_PROBLEM STATEMENT_: In your output, repeat each entry exactly and include no pictures.

_EXERCISE INPUT_:
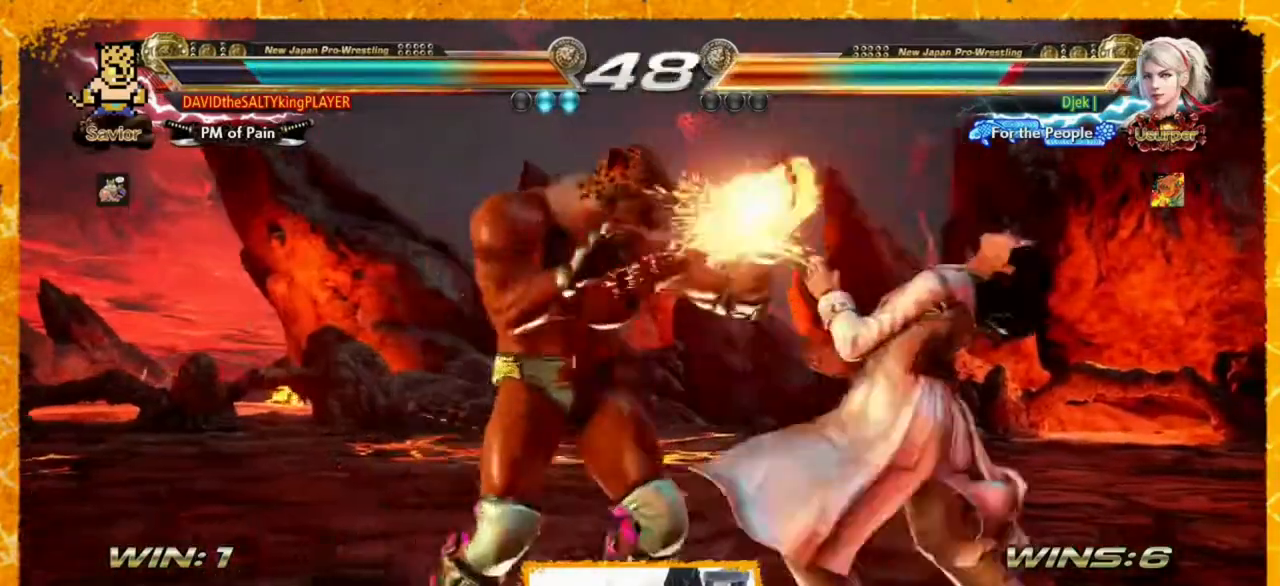
{"buttons": ["DPAD_RIGHT"], "events": [[440, "DPAD_RIGHT", "down"]]}
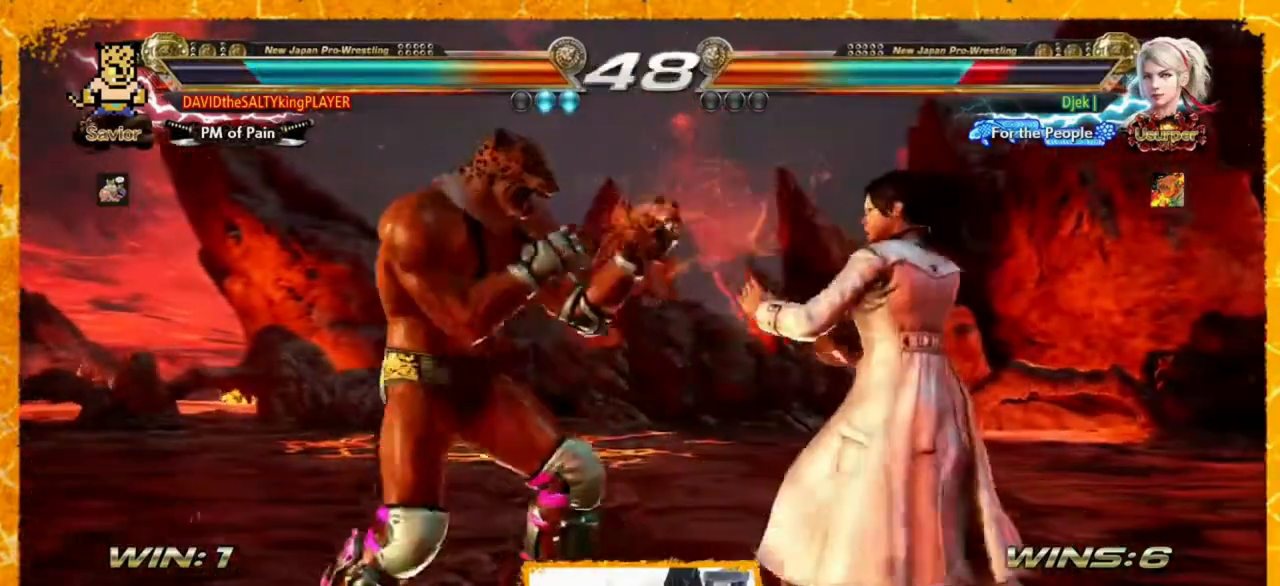
{"buttons": [], "events": [[40, "DPAD_RIGHT", "up"], [160, "DPAD_RIGHT", "down"], [200, "CIRCLE", "down"], [200, "SQUARE", "down"], [240, "DPAD_RIGHT", "up"], [480, "CIRCLE", "up"], [480, "SQUARE", "up"]]}
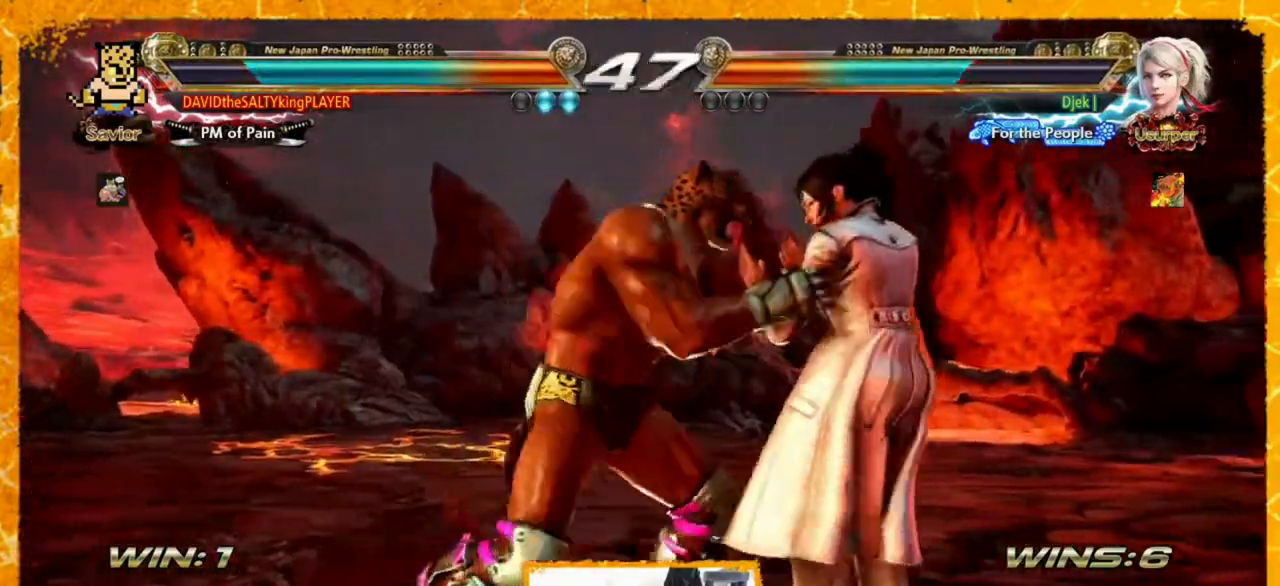
{"buttons": ["SQUARE", "TRIANGLE"], "events": [[200, "TRIANGLE", "down"], [360, "SQUARE", "down"]]}
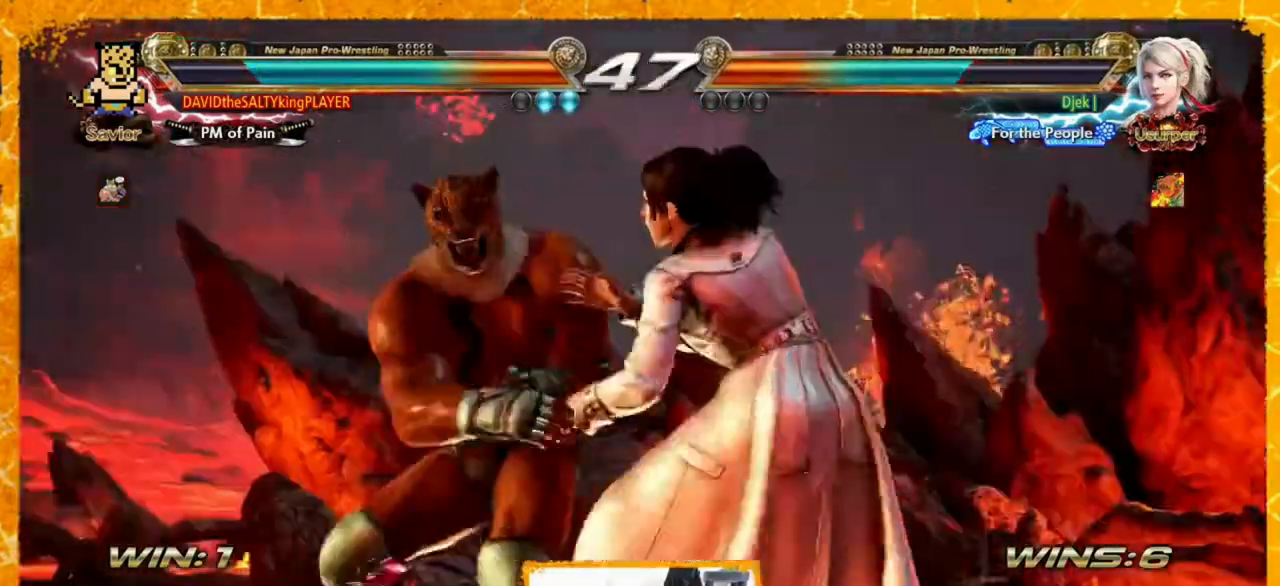
{"buttons": [], "events": [[120, "CROSS", "down"], [360, "CROSS", "up"], [360, "SQUARE", "up"], [360, "TRIANGLE", "up"]]}
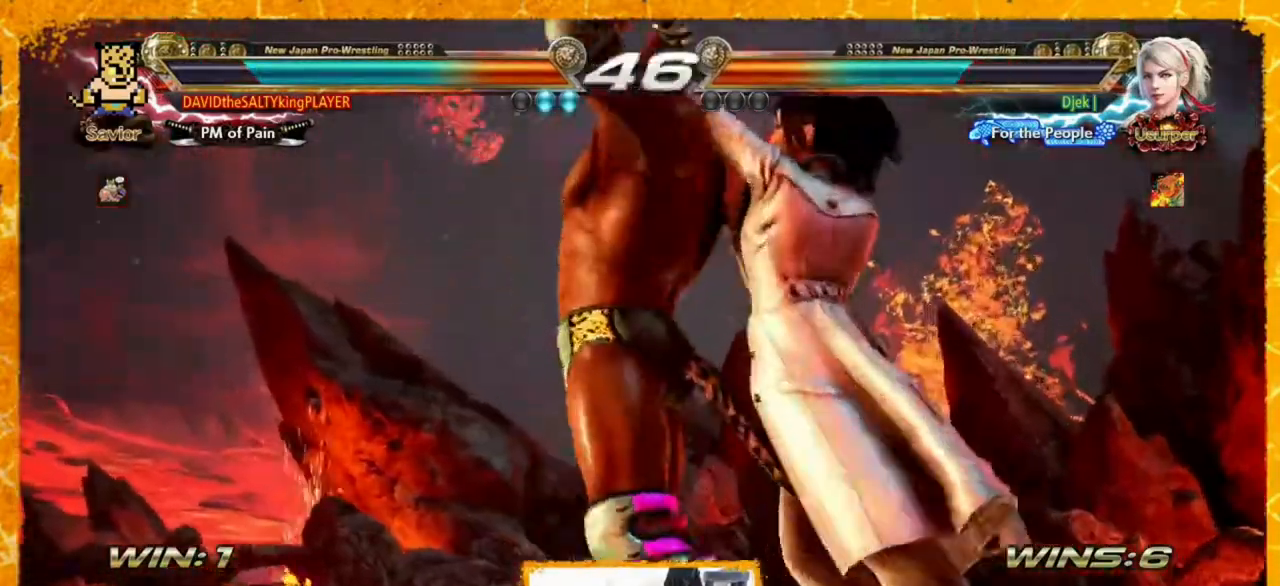
{"buttons": [], "events": [[200, "L1", "down"], [240, "L1", "up"], [400, "L2", "down"], [480, "L2", "up"]]}
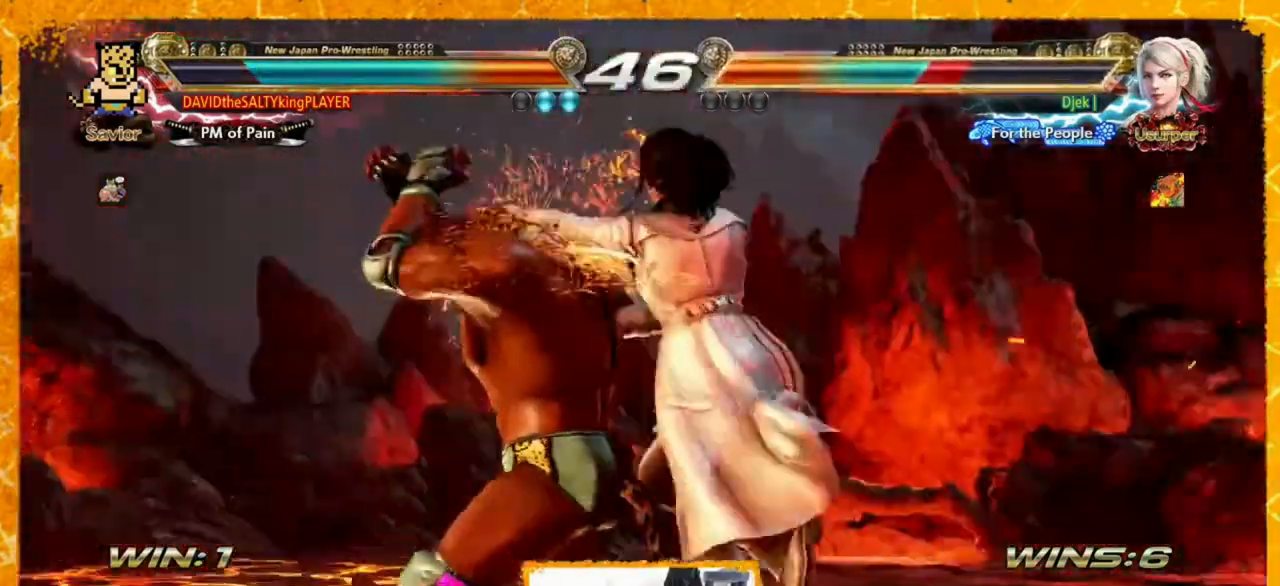
{"buttons": ["R2"], "events": [[160, "R1", "down"], [200, "R1", "up"], [360, "R2", "down"]]}
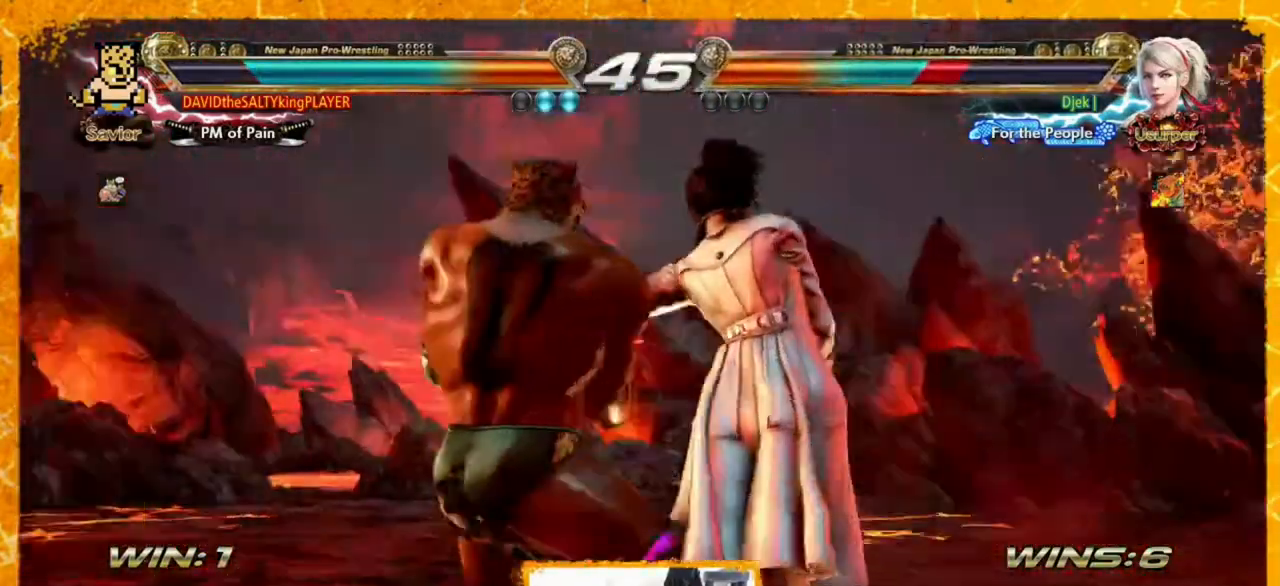
{"buttons": ["CROSS", "R2"], "events": [[40, "CROSS", "down"]]}
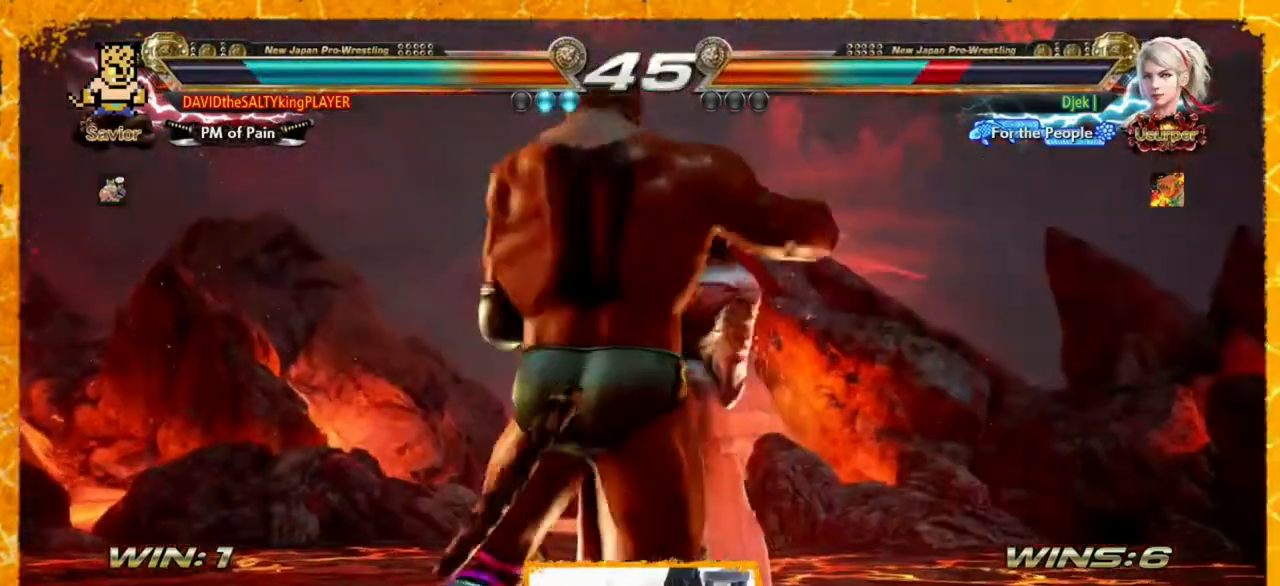
{"buttons": ["CROSS", "R2"], "events": []}
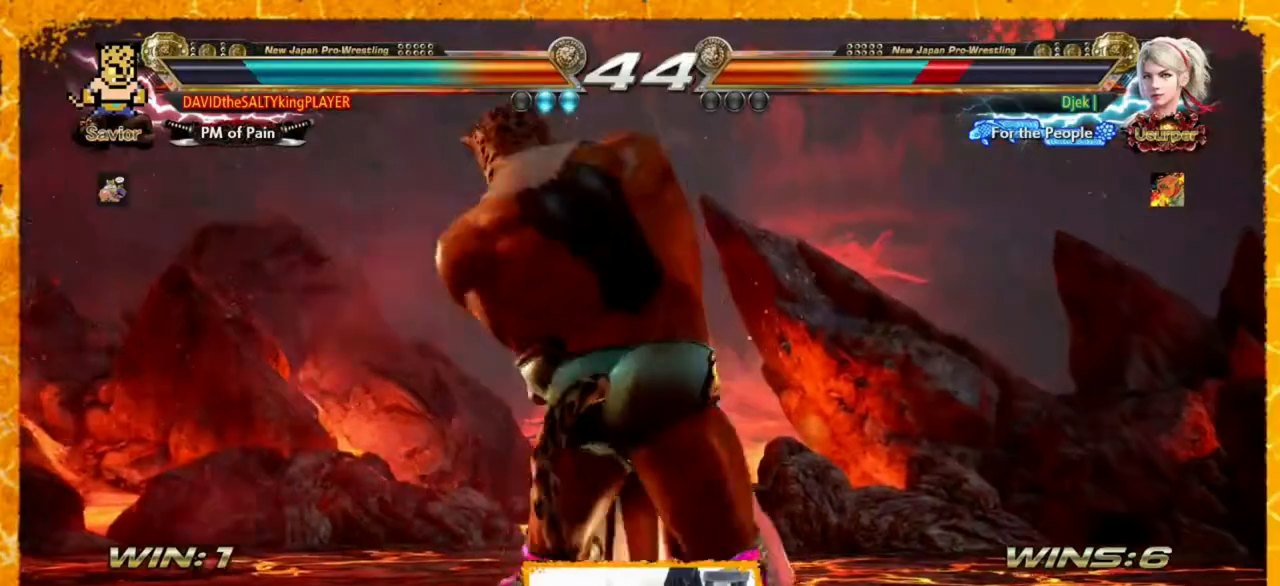
{"buttons": ["CROSS", "R2"], "events": []}
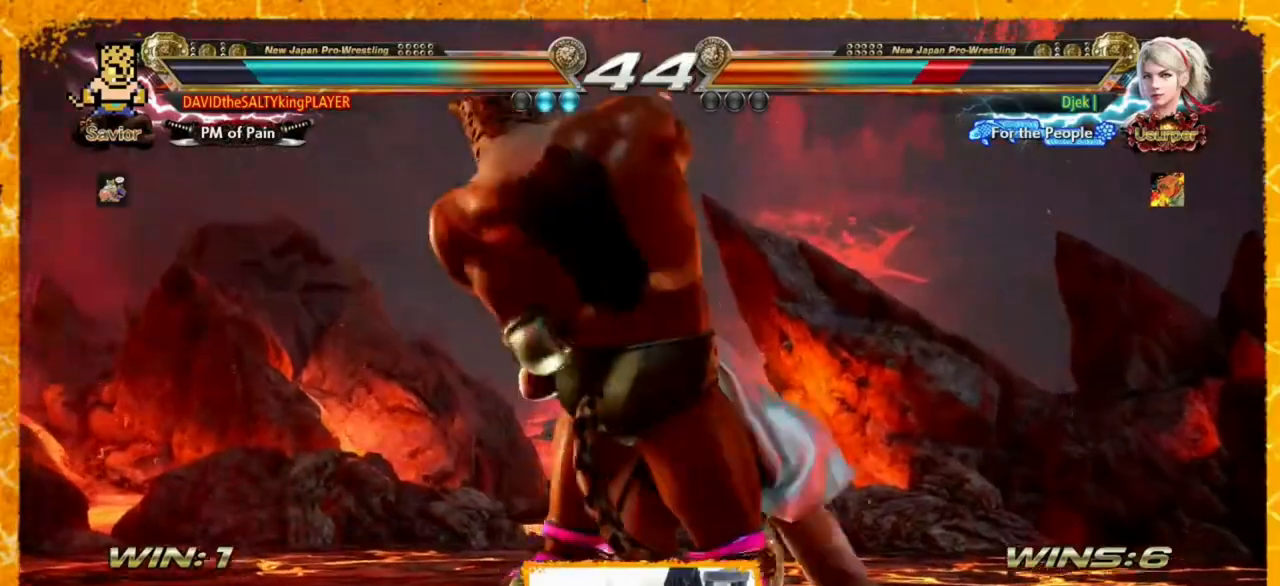
{"buttons": ["CROSS", "R2"], "events": []}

_REPLY TO THE EXERCISE_:
{"buttons": ["DPAD_RIGHT"], "events": [[440, "DPAD_RIGHT", "down"]]}
{"buttons": [], "events": [[40, "DPAD_RIGHT", "up"], [160, "DPAD_RIGHT", "down"], [200, "CIRCLE", "down"], [200, "SQUARE", "down"], [240, "DPAD_RIGHT", "up"], [480, "CIRCLE", "up"], [480, "SQUARE", "up"]]}
{"buttons": ["SQUARE", "TRIANGLE"], "events": [[200, "TRIANGLE", "down"], [360, "SQUARE", "down"]]}
{"buttons": [], "events": [[120, "CROSS", "down"], [360, "CROSS", "up"], [360, "SQUARE", "up"], [360, "TRIANGLE", "up"]]}
{"buttons": [], "events": [[200, "L1", "down"], [240, "L1", "up"], [400, "L2", "down"], [480, "L2", "up"]]}
{"buttons": ["R2"], "events": [[160, "R1", "down"], [200, "R1", "up"], [360, "R2", "down"]]}
{"buttons": ["CROSS", "R2"], "events": [[40, "CROSS", "down"]]}
{"buttons": ["CROSS", "R2"], "events": []}
{"buttons": ["CROSS", "R2"], "events": []}
{"buttons": ["CROSS", "R2"], "events": []}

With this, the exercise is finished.